A high throughput molecular marker assay for bacterial leaf blight resistance gene Xa21 in rice

Abstract

Molecular markers are used as tools for precise and efficient screening of desirable genotypes in modern day plant breeding. One of the attractive attributes of a molecular marker is its compatibility to high throughput screening. The Xa21 gene is a major resistance gene against bacterial leaf blight (BLB) caused by Xanthomonas oryzae pv. oryzae. The closely-linked sequence-tagged site marker pTA248 has been frequently used for the screening of Xa21, however, compared to a flanking or intergenic marker, a linked-marker may have low reliability and effectiveness in marker-assisted selection (MAS). In the current study, a diagnostic intragenic marker ABUOP0001 was developed for MAS of Xa21, which flanks over a 19-bp insertion/deletion on the ectodomain of the Xa21. The marker amplifies a 200-bp and a 181-bp amplicon from the rice lines IRBB 62 and IRBB 7, known-to-carry the resistance and susceptible alleles for Xa21, respectively.
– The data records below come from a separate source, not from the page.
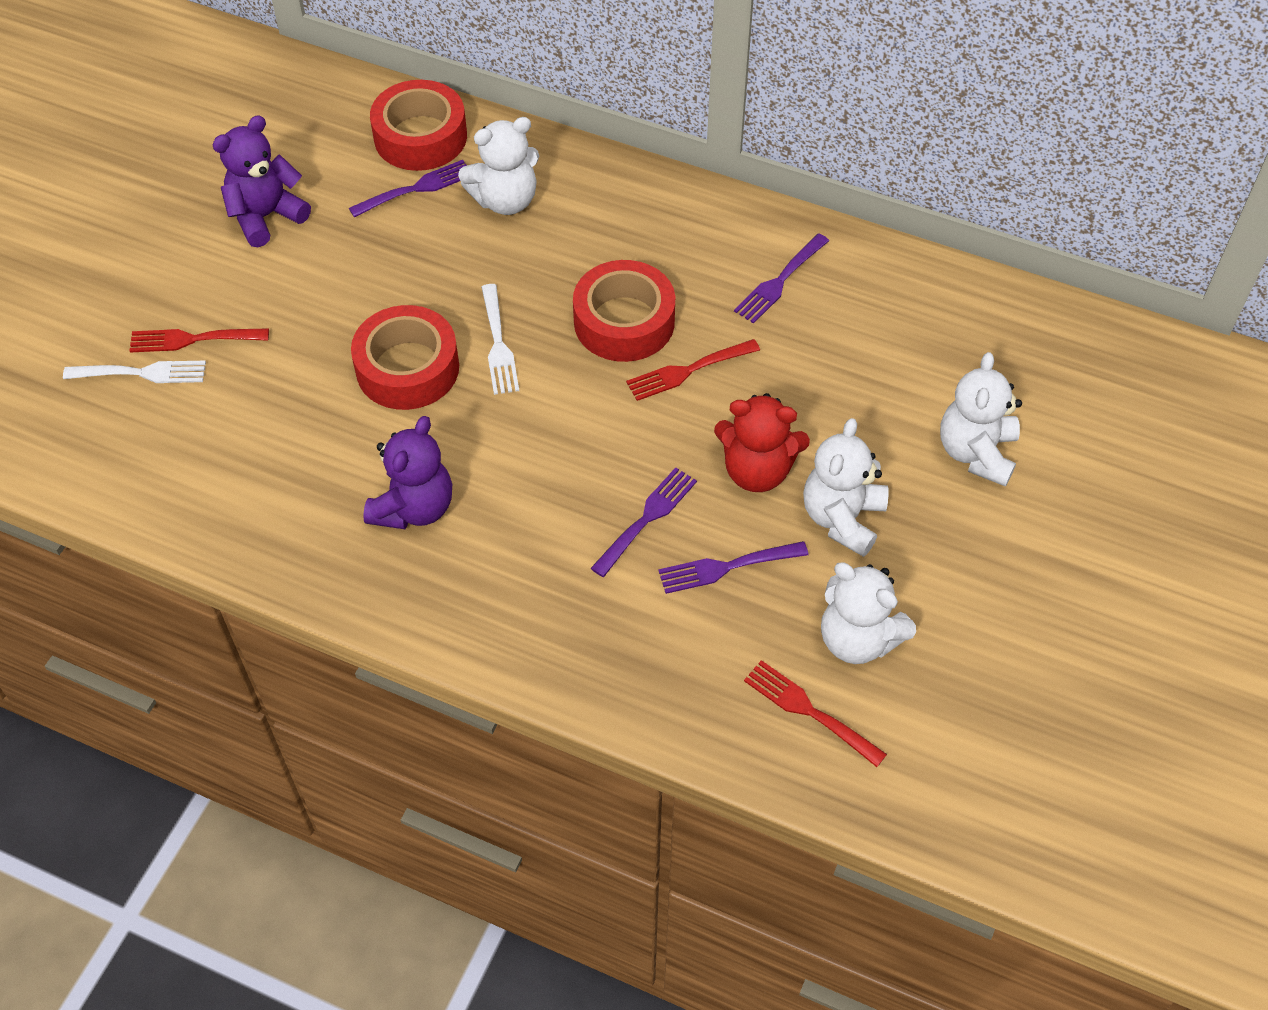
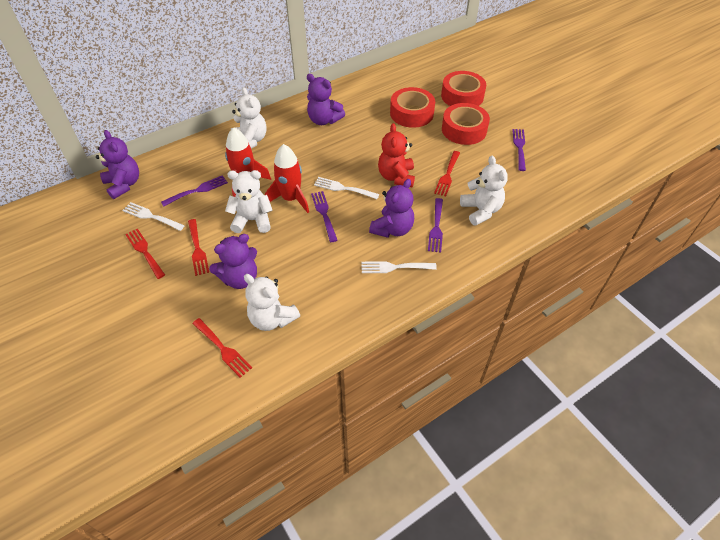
purple teddy bear: [212,115,311,247] [363,416,452,529] = 2 -> [96,130,139,199] [209,234,257,289] [307,74,345,125] [369,179,414,238] = 4
red fork: [129,328,269,352] [626,339,760,401] [744,660,887,767] = 3 -> [125,228,165,279] [188,219,209,276] [192,318,252,378] [434,151,460,196] = 4
red rocket: none = 0 -> [225,127,271,197] [265,144,309,213] = 2
white fork: [63,361,206,383] [481,284,519,395] = 2 -> [122,202,185,231] [314,177,379,199] [362,261,437,273] = 3

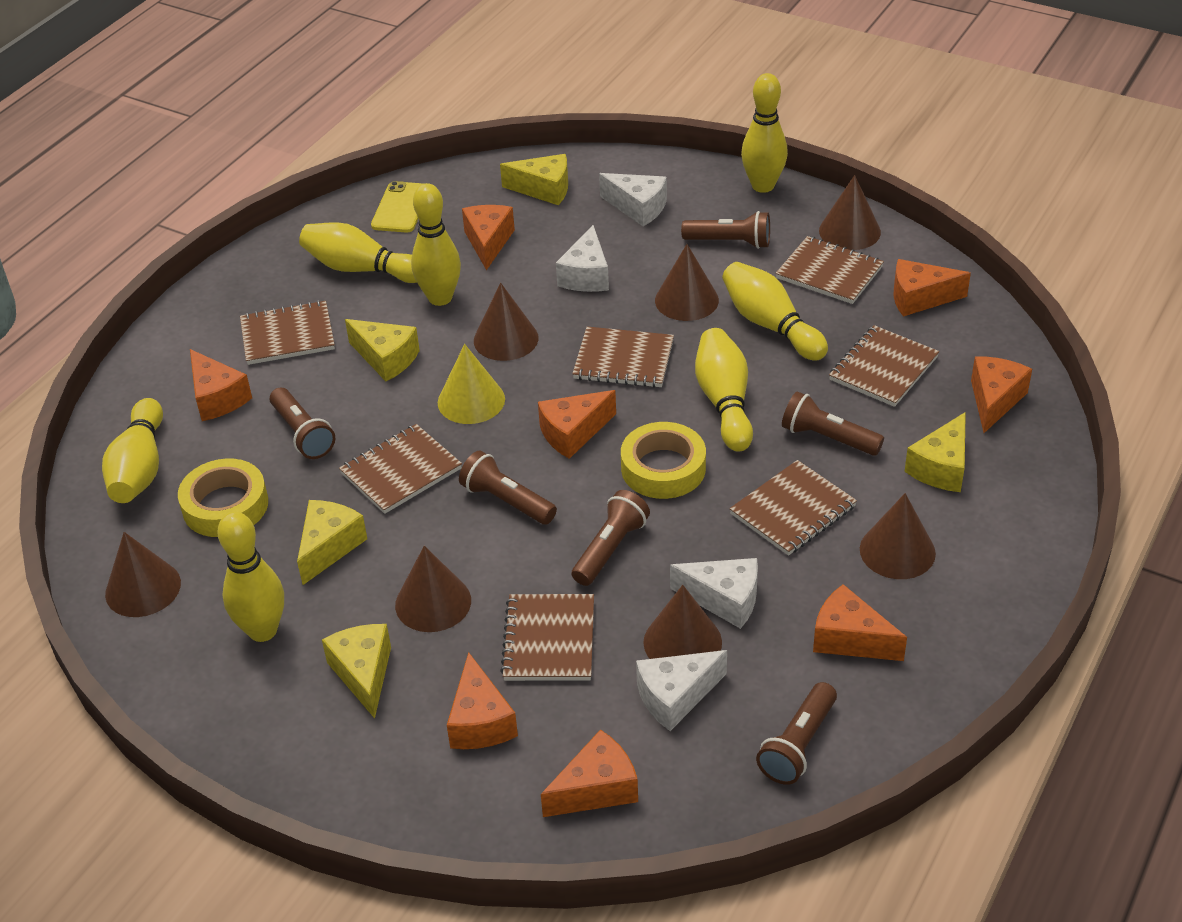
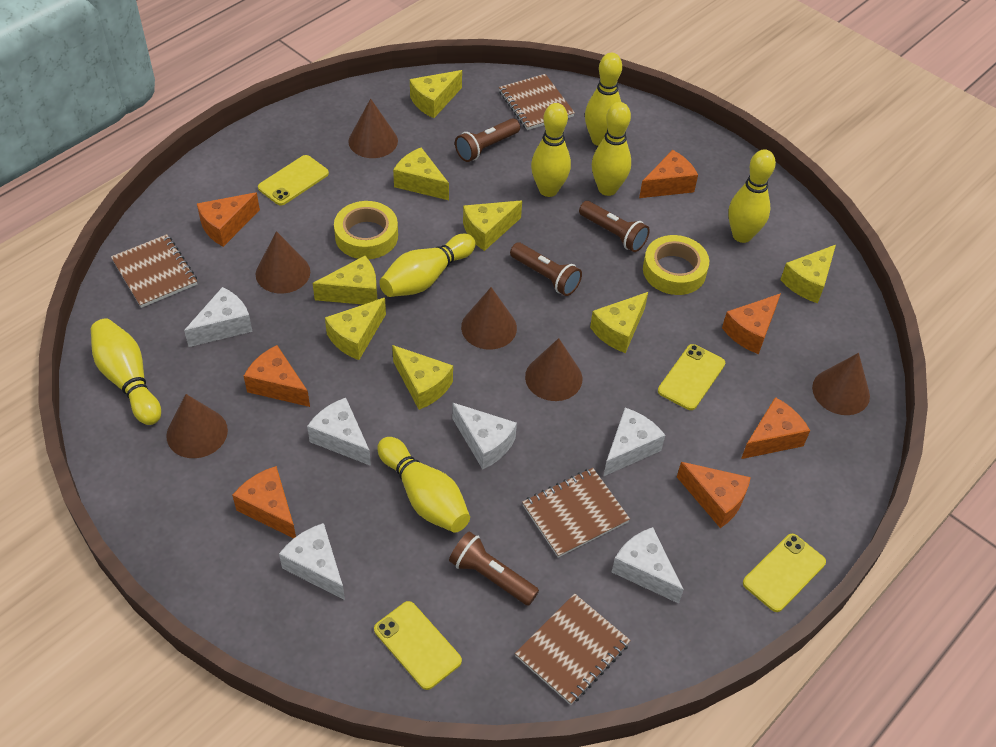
brown cone: [105,532,181,617] [395,546,471,632] [474,283,539,361] [643,585,722,659] [655,244,719,321] [819,175,881,250] [860,493,936,579] = 7 -> [166,394,228,458] [256,231,310,294] [348,99,398,158] [461,287,517,350] [525,338,582,401] [812,353,870,415] = 6
brown flashlight: [270,388,335,459] [459,451,557,525] [572,490,650,586] [681,211,770,249] [756,682,837,785] [782,392,884,456] = 6 -> [449,531,539,606] [455,118,520,162] [510,242,582,296] [579,201,650,252] = 4
brown notebook: [240,300,335,365] [339,424,462,514] [500,594,594,681] [572,327,674,388] [729,460,857,556] [775,236,884,304] [829,325,939,407] = 7 -> [111,234,197,308] [499,74,575,130] [515,594,631,705] [522,468,630,558] = 4
orange cheese: [190,349,252,421] [447,652,518,749] [462,205,515,270] [538,390,616,459] [541,729,638,817] [813,584,907,661] [894,259,971,317] [971,356,1032,433] = 8 -> [197,192,260,247] [232,466,296,539] [244,345,310,407] [639,150,698,198] [677,462,751,528] [722,293,781,354] [741,397,810,459] = 7
white cheese: [556,225,609,292] [599,173,667,226] [636,650,727,731] [670,558,758,629] = 4 -> [184,287,253,347] [279,523,345,600] [307,398,371,466] [452,403,517,469] [603,408,665,477] [612,527,684,604] = 6
yellow cheese: [297,500,367,585] [322,624,391,718] [345,319,420,381] [500,154,568,205] [905,412,966,492] = 5 -> [313,256,377,305] [325,298,386,360] [392,345,453,410] [393,147,449,200] [410,70,462,118] [463,201,522,251] [590,292,648,353] [780,245,836,303] = 8
yellow cone: [438,344,505,424] = 1 -> none = 0
yellow phone: [371,181,424,233] = 1 -> [258,155,329,206] [374,601,462,690] [658,344,725,410] [743,534,826,612] = 4

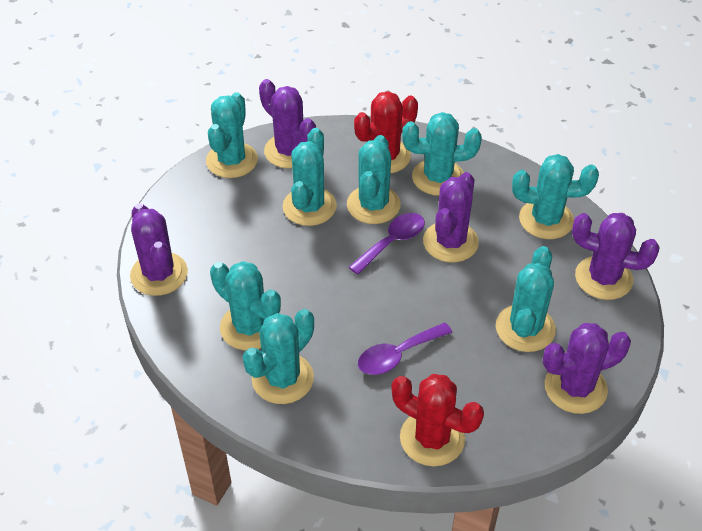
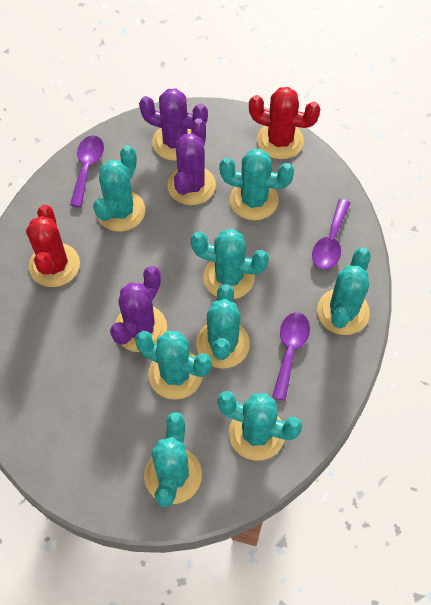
purple cactus: [130,203,188,296] [259,79,316,168] [423,172,479,262] [543,323,631,414] [572,213,660,300] = 5 -> [110,266,167,352] [139,88,208,161] [167,118,216,205] = 3
purple spoon: [349,213,425,275] [358,323,453,375] = 2 -> [70,135,104,207] [272,312,310,401] [312,199,350,270] = 3

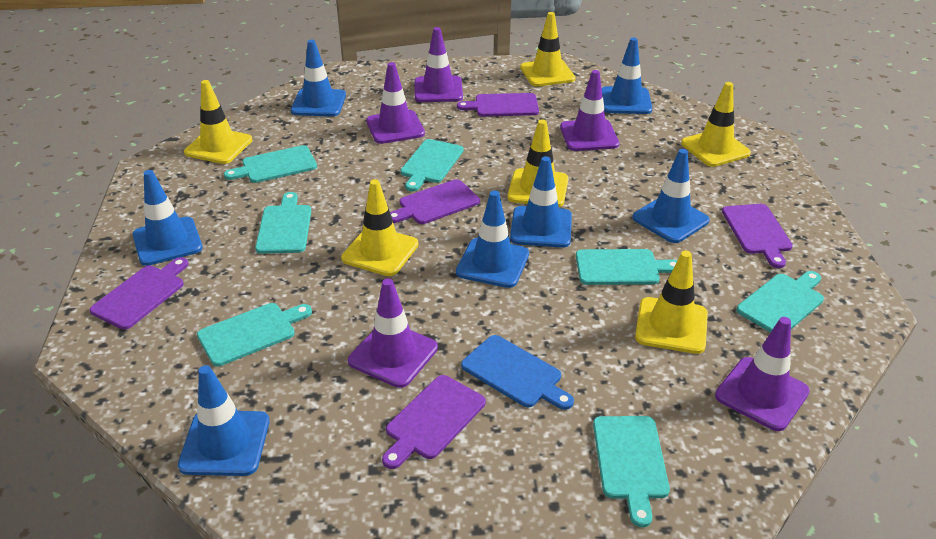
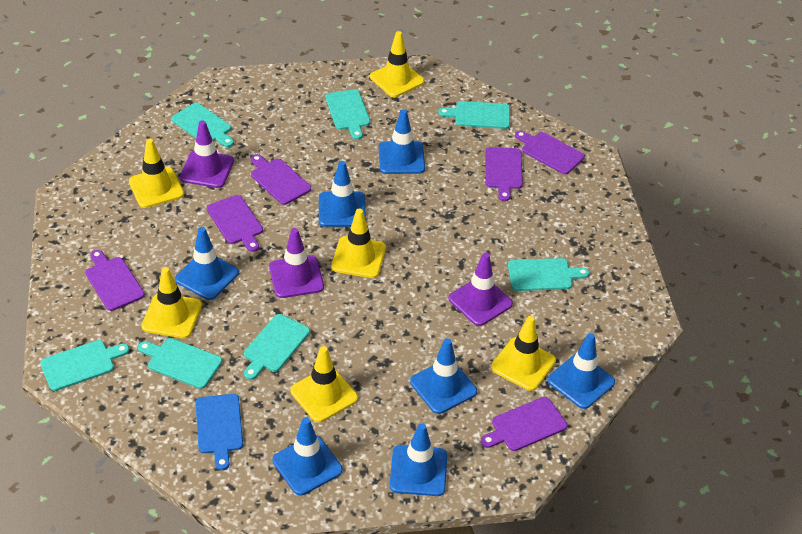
purple cutting board: [90,257,188,330] [382,375,486,469] [390,179,480,224] [457,93,539,117] [722,204,793,268] = 5 -> [85,250,145,311] [207,195,263,252] [251,154,311,205] [481,397,567,451] [485,147,523,201] [515,131,585,175] = 6
purple traffic cone: [348,278,438,388] [366,62,425,144] [415,27,463,102] [560,70,619,151] [715,317,810,431] = 5 -> [180,120,234,188] [269,228,324,298] [449,253,513,326] = 3

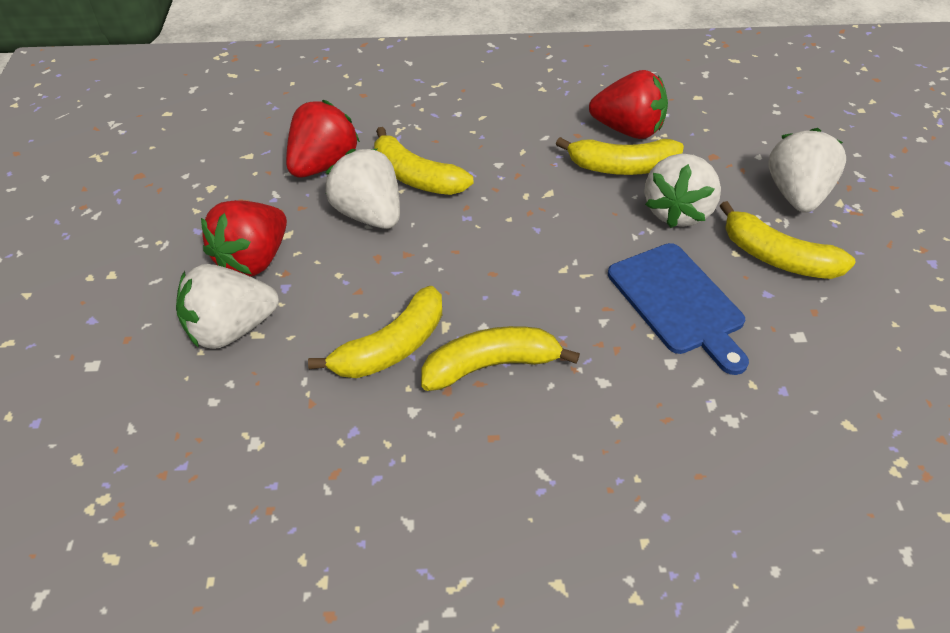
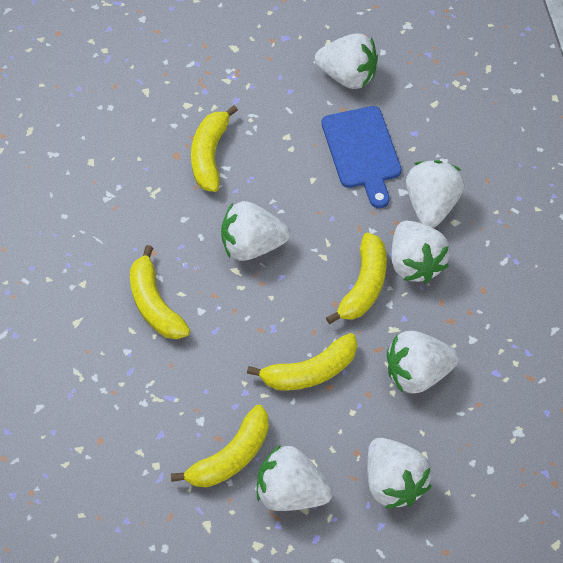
red strawberry: [201,200,287,277] [286,100,360,178] [589,70,668,139] = 3 -> none = 0
white strawberry: [176,264,279,349] [325,149,400,229] [644,153,721,228] [768,128,846,213] = 4 -> [221,201,290,261] [257,445,333,511] [315,34,378,89] [367,438,432,509] [387,331,459,394] [391,220,450,283] [406,160,465,228] = 7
The marker ABUOP0001 is compatible for high-throughput screening with high resolution melting technology, where the genotypic scoring could be effectively carried out based on the normalized melt curves. Further, the marker ABUOP0001 was successfully assayed as a single-tube multiplexed PCR with another molecular marker assaying for the BLB resistance gene Xa4. The products of the two markers can be effectively binned together to facilitate the detection of the presence of resistance and/or susceptible alleles in a single PCR reaction. The marker ABUOP0001 performed equally or better than the linked-marker pTA248 in detecting BLB resistant phenotypes in a field trial involving 63 rice accessions. Therefore, the marker ABUOP0001 can be recommended as a diagnostic intragenic marker for marker-assisted high throughput screening of Xa21 in rice.